ASSIGNMENT:
From the first line of the listing below, retype each line up to and including the one with "left front paw: (261, 212)"; pictures stay out.
───
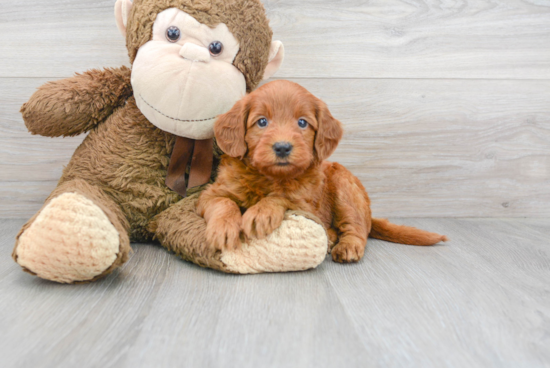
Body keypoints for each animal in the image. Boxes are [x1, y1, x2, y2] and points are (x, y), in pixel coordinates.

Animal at [198, 81, 448, 262]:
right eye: (261, 122)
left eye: (302, 123)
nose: (282, 147)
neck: (268, 177)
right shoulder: (210, 193)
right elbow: (223, 202)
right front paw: (223, 228)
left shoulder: (306, 204)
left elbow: (281, 197)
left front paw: (261, 212)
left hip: (344, 186)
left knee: (357, 228)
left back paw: (346, 245)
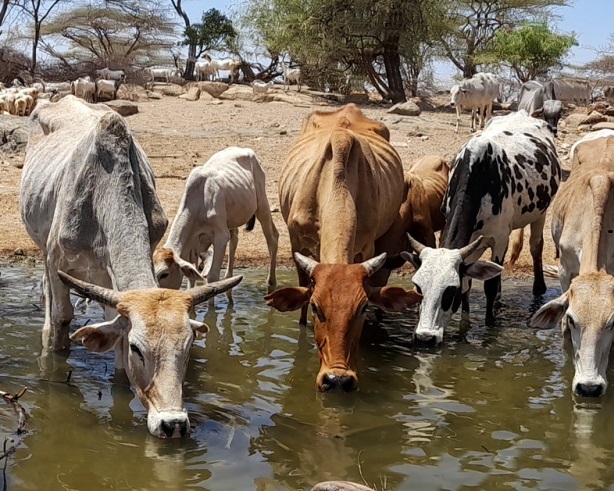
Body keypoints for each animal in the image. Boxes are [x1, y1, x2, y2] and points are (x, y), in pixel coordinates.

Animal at [19, 96, 241, 438]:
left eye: (188, 346)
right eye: (138, 349)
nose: (173, 424)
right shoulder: (57, 261)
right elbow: (62, 319)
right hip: (42, 246)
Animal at [154, 146, 280, 294]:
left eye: (164, 274)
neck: (199, 203)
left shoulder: (220, 237)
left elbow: (212, 277)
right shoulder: (194, 243)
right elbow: (192, 278)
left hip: (262, 205)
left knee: (272, 238)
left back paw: (271, 282)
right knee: (235, 239)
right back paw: (228, 277)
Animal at [404, 109, 564, 344]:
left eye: (449, 290)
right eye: (417, 287)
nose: (425, 337)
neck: (479, 174)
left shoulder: (499, 238)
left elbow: (487, 286)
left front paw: (489, 327)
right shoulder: (469, 243)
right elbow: (469, 286)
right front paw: (464, 327)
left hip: (540, 213)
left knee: (536, 247)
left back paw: (538, 289)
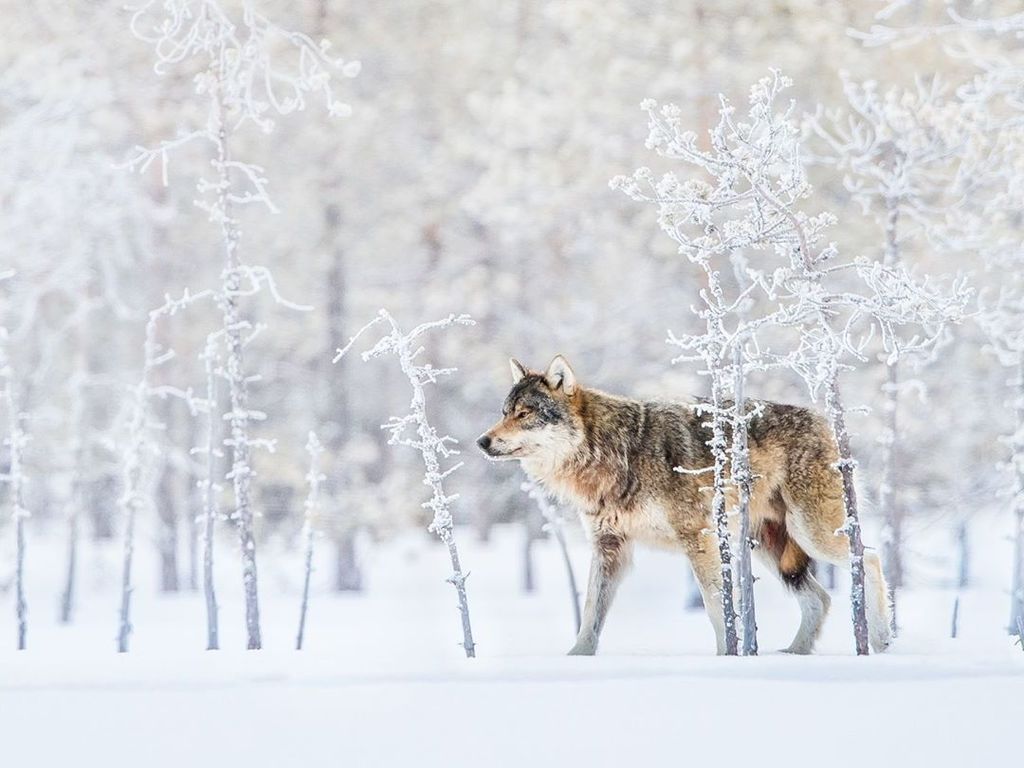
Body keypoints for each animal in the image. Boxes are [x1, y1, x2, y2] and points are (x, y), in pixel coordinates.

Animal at [477, 355, 892, 656]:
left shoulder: (699, 538)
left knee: (870, 559)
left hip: (812, 535)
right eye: (504, 412)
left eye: (525, 414)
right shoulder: (609, 547)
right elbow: (590, 614)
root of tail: (822, 419)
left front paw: (728, 658)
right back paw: (794, 653)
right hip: (772, 549)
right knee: (820, 598)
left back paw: (881, 639)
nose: (482, 441)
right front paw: (576, 660)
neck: (616, 454)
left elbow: (716, 606)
───
SOLUTION:
Body keypoints for each animal in the image. Boxes are [x1, y1, x2, y2] and points are (x, y), in pixel coordinates.

Animal at [198, 81, 448, 262]:
right eye: (261, 122)
left eye: (302, 123)
nose: (282, 147)
neck: (268, 177)
right shoulder: (210, 193)
right elbow: (223, 202)
right front paw: (223, 228)
left shoulder: (306, 204)
left elbow: (281, 197)
left front paw: (261, 212)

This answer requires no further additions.